Tout au début de ses confidences, elle avait mis un peu d’amertume dans son accent, pour dire : « Il nous voyait si coquettement vêtues, ma sœur et moi, qu’il s’imagina que nous étions riches ; mais quand il sut que nos parents ne nous donneraient pas même une livre d’or en mariage, il se détourna de moi pour en épouser une autre. »

Son état d’exaltation augmenta avec l’idée que je pourrais devenir un jour la femme de Clément. À l’atelier, elle était à l’affût de tout ce que pouvait dire Mme Dalignac sur son neveu. Et le soir elle n’attendait pas toujours que nous fussions chez nous pour me répéter qu’elle désirait ce mariage de tout son cœur. Elle faisait des projets à ce sujet, et s’il m’arrivait d’en rire, elle se fâchait. Puis, elle parut oublier qu’il s’agissait de mon avenir et non du sien, et bientôt elle parla de ce mariage comme d’un bonheur qui lui était dû.

En ce jour de Noël notre maison ressemblait à une cage ouverte. Les enfants s’en échappaient avec des cris joyeux et les appels des parents se perdaient dans la dégringolade continuelle de l’escalier.

Pour tout le monde c’était un beau jour de fête, mais pour Mlle Herminie, c’était surtout un jour de beaux souvenirs.

Il était tout pareil à celui-ci, le Noël qui avait vu son fiancé dans la maison de ses parents, et, tout comme aujourd’hui, les enfants battaient joyeusement du tambour et soufflaient à grands coups dans des trompettes de fer-blanc.
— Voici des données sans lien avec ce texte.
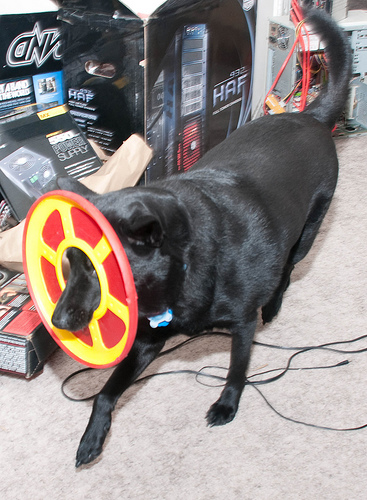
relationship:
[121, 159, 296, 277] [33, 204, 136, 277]
dog has frisbee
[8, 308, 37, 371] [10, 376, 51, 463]
box on floor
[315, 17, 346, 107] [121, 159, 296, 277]
tail of dog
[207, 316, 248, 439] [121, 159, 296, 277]
leg of dog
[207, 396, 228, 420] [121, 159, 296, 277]
paw of dog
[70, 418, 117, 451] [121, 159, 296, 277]
paw of dog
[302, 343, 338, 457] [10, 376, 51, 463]
wire on floor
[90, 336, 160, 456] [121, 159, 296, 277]
leg of dog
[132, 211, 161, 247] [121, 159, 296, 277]
ear of dog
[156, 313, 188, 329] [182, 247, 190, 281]
tag on collar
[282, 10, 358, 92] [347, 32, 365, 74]
tower with no case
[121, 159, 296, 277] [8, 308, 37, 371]
dog by box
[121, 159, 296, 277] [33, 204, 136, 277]
dog with frisbee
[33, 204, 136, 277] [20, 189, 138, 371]
frisbee has a frisbee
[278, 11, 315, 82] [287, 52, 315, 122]
box for cords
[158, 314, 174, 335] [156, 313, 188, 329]
silver on tag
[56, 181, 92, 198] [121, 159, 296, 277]
ear of dog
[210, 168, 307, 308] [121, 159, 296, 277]
side of dog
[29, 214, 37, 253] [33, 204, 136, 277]
yellow on frisbee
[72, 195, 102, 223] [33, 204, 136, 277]
red of frisbee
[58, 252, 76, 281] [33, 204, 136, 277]
middle of frisbee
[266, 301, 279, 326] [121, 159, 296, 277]
paw of dog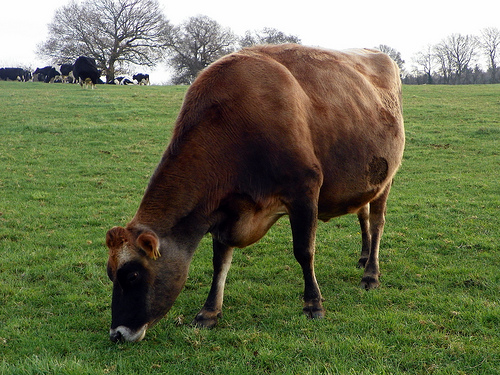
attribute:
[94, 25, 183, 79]
bare trees — grouped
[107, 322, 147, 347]
nose — white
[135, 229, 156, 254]
ear — brown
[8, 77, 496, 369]
grass — brown, green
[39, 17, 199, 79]
tree — bare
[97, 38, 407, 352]
cow — grazing, brown, black, enormous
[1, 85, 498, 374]
field — green, large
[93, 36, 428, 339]
cow — black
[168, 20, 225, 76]
tree — bare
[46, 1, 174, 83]
tree — bare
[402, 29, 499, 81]
tree — bare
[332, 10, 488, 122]
trees — bare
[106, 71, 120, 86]
trunk — brown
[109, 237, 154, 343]
face — multicolored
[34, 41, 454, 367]
cow — white, black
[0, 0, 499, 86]
sky — white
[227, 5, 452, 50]
sky — white, bright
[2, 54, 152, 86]
cow group — black and white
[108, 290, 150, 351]
cow snout — black, white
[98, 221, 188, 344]
face — white, brown, dark brown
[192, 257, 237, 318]
feet — white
Notre repas préparé avec soin la laissa presque indifférente, tant elle avait de choses à dire.

Je l’écoutais parler. Une sorte de jeunesse lui mettait du rouge aux joues et ses rides paraissaient moins creuses.

Cependant, lorsqu’elle eut dit tout au long la joie de ce jour lointain, elle ramena ma pensée vers Clément.

Nous savions par Mme Dalignac qu’il viendrait en permission pendant les fêtes et qu’il profiterait de ce temps pour parler d’une chose très sérieuse qui engagerait toute sa vie.

Le patron s’était moqué au reçu de la lettre de Clément :

— Té ! c’est clair, il va t’annoncer qu’il est amoureux d’une belle jeune fille et qu’il veut se marier.

Mme Dalignac n’avait rien répondu, mais son regard était devenu fixe comme si elle cherchait à voir au loin la belle jeune fille que son neveu avait choisie.